What you are asked to do
Nothing in the records below should be altered in the copy, although the pictures must be left out.

Data supplied

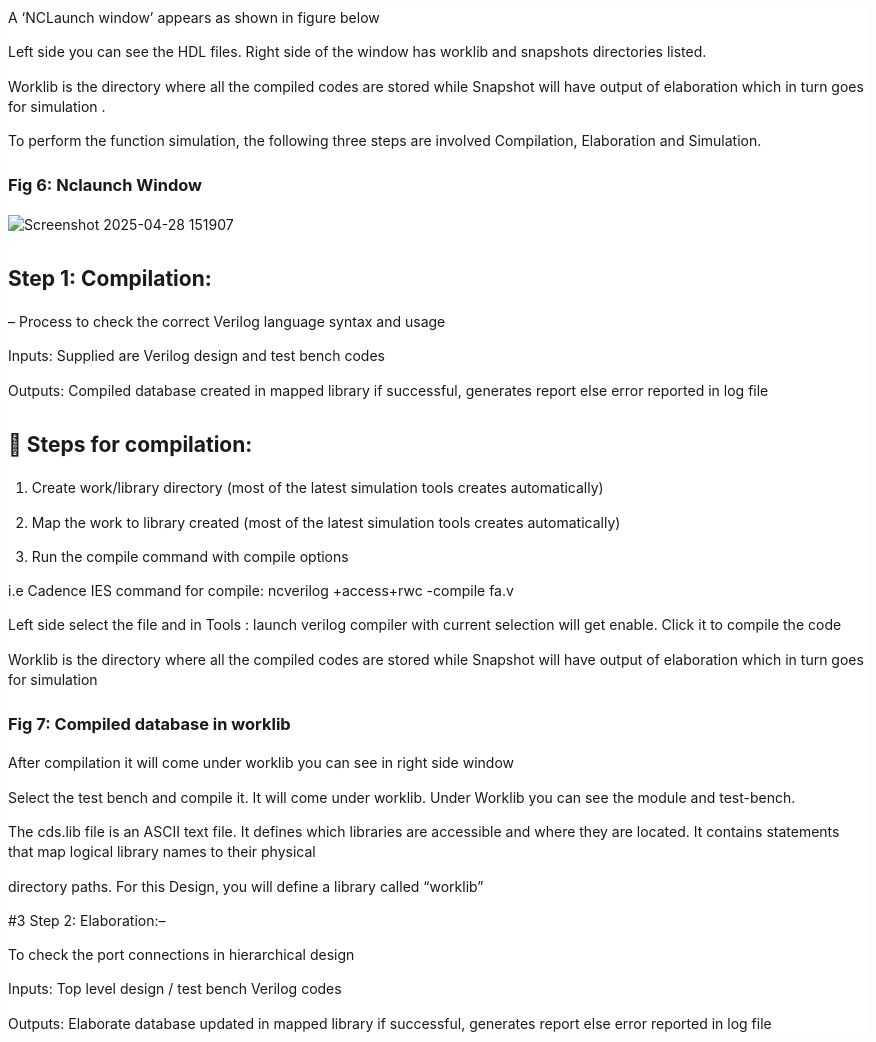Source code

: A ‘NCLaunch window’ appears as shown in figure below

Left side you can see the HDL files. Right side of the window has worklib and snapshots directories listed. 

Worklib is the directory where all the compiled codes are stored while Snapshot will have output of elaboration which in turn goes for simulation .

To perform the function simulation, the following three steps are involved Compilation, Elaboration and Simulation. 

### Fig 6: Nclaunch Window
![Screenshot 2025-04-28 151907](https://github.com/user-attachments/assets/88ed9a1a-d4a4-4847-8442-b86709539758)

## Step 1: Compilation:

– Process to check the correct Verilog language syntax and usage 

Inputs: Supplied are Verilog design and test bench codes 

Outputs: Compiled database created in mapped library if successful, generates report else error reported in log file 

## 	Steps for compilation: 

1. Create work/library directory (most of the latest simulation tools creates automatically)
   
2. Map the work to library created (most of the latest simulation tools creates automatically)
   
3. Run the compile command with compile options
   
i.e Cadence IES command for compile: ncverilog +access+rwc -compile fa.v 

Left side select the file and in Tools : launch verilog compiler with current selection will get enable. Click it to compile the code 

Worklib is the directory where all the compiled codes are stored while Snapshot will have output of elaboration which in turn goes for simulation 

### Fig 7: Compiled database in worklib

After compilation it will come under worklib you can see in right side window

Select the test bench and compile it. It will come under worklib. Under Worklib you can see the module and test-bench. 

The cds.lib file is an ASCII text file. It defines which libraries are accessible and where they are located. It contains statements that map logical library names to their physical

directory paths. For this Design, you will define a library called “worklib”

#3 Step 2: Elaboration:– 

To check the port connections in hierarchical design

Inputs: Top level design / test bench Verilog codes 

Outputs: Elaborate database updated in mapped library if successful, generates report else error reported in log file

Exercise response
Source code

: A ‘NCLaunch window’ appears as shown in figure below

Left side you can see the HDL files. Right side of the window has worklib and snapshots directories listed. 

Worklib is the directory where all the compiled codes are stored while Snapshot will have output of elaboration which in turn goes for simulation .

To perform the function simulation, the following three steps are involved Compilation, Elaboration and Simulation. 

### Fig 6: Nclaunch Window
![Screenshot 2025-04-28 151907](https://github.com/user-attachments/assets/88ed9a1a-d4a4-4847-8442-b86709539758)

## Step 1: Compilation:

– Process to check the correct Verilog language syntax and usage 

Inputs: Supplied are Verilog design and test bench codes 

Outputs: Compiled database created in mapped library if successful, generates report else error reported in log file 

## 	Steps for compilation: 

1. Create work/library directory (most of the latest simulation tools creates automatically)
   
2. Map the work to library created (most of the latest simulation tools creates automatically)
   
3. Run the compile command with compile options
   
i.e Cadence IES command for compile: ncverilog +access+rwc -compile fa.v 

Left side select the file and in Tools : launch verilog compiler with current selection will get enable. Click it to compile the code 

Worklib is the directory where all the compiled codes are stored while Snapshot will have output of elaboration which in turn goes for simulation 

### Fig 7: Compiled database in worklib

After compilation it will come under worklib you can see in right side window

Select the test bench and compile it. It will come under worklib. Under Worklib you can see the module and test-bench. 

The cds.lib file is an ASCII text file. It defines which libraries are accessible and where they are located. It contains statements that map logical library names to their physical

directory paths. For this Design, you will define a library called “worklib”

#3 Step 2: Elaboration:– 

To check the port connections in hierarchical design

Inputs: Top level design / test bench Verilog codes 

Outputs: Elaborate database updated in mapped library if successful, generates report else error reported in log file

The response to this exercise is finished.